Carl Ludwig Nipperdey, also Karl Ludwig Nipperdey (September 13, 1821, in Schwerin – January 2, 1875, in Jena) was a German classical philologist.

== Life ==
Carl Nipperdey was born as the son of the painter Heinrich Nipperdey (1779–1861) in Schwerin. He initially received private lessons, mainly in Latin, and from 1834 attended the Fridericianum Schwerin. In 1840 he began studying philology in Leipzig with Moriz Haupt and Gottfried Hermann, among others, which he continued from 1843 at the University of Berlin, among others with Karl Lachmann . He received his doctorate in Berlin in 1846 with the thesis De supplementis commentariorum C. Julii Caesaris and then worked as a private scholar in Leipzig. In 1850 the habilitation on the subject followed in Leipzig Spicilegium criticum in Cornelio Nepote and then the activity as a private lecturer. He taught on Greek historiography, Roman antiquities and Sallust's De coniuratione Catilinae.

In 1852, Nipperdey was appointed to succeed Ferdinand Gotthelf Hands as associate professor for classical philology at the Friedrich Schiller University in Jena and soon became co-director of the philological seminar there. In 1854 Nipperdey was appointed full professor, on January 13, 1855, a member of the university's senate and in the summer semesters 1857 and 1861 dean of the faculty of philosophy. In the winter semester of 1857/58 he held the office of Vice Rector of the university.
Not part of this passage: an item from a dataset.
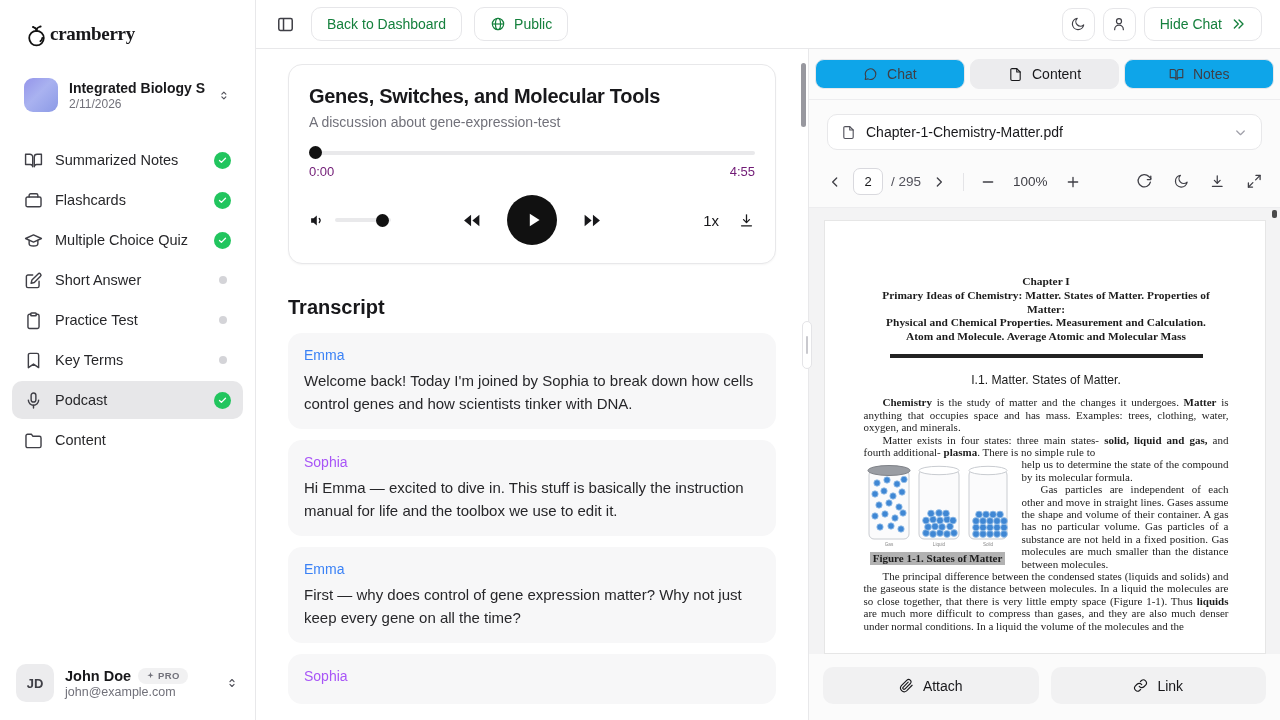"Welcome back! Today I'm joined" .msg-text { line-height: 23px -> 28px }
Since 1852 he was a full member of the Royal Saxon Society of Sciences.

In 1867, Nipperdey took over the professorship of eloquence from Karl Wilhelm Göttling, but had been relieved from holding ceremonial speeches in Latin. Nipperdey fell ill with a nerve and spinal cord disease, which got progressively worse; in January 1875 he died by suicide.

Nipperdey's grandson was the lawyer Hans Carl Nipperdey, his great-grandson was the historian Thomas Nipperdey.

== Career ==
As a classical philologist, Nipperdey specialized in Latin. He edited works by Caesar, Cornelius Nepos and Tacitus, among others. His achievements in this area were considered fundamental and he himself was considered to be an “exemplary interpreter of the most difficult Roman writers”.

== Works ==

- 1847: C. Julii Caesaris Commentarii cum supplementis A. Hirtii et aliorum. Ex rec. Car. Nipperdeii
- 1849: Cornelius Nepos. Explained by Carl Nipperdey
- 1850: Spicilegium criticum in Cornelio Nepote (habilitation thesis)
- 1852: Cornelius Tacitus. Annales (2 volumes)
- 1865: About the leges annales of the Roman Republic
- 1871: Tacitus. Opera, Partes 1–4 (with Rudolf Schöll )
- 1877: Opuscula (posthumous)

His 1847 work, an examination of Commentarii de Bello Gallico, was considered a "monumental" work in the field, and greatly influenced future writers. While it undertook one of the first modern critical analyses of Cesar's work, it was still part of a tradition of Caesarian infallibility. It considered that Caesar had written a true and unerring account, and gave Caesar the benefit of the doubt when the text contradicted itself. Modern writers have generally concluded that Caesar's story was more propaganda than truth.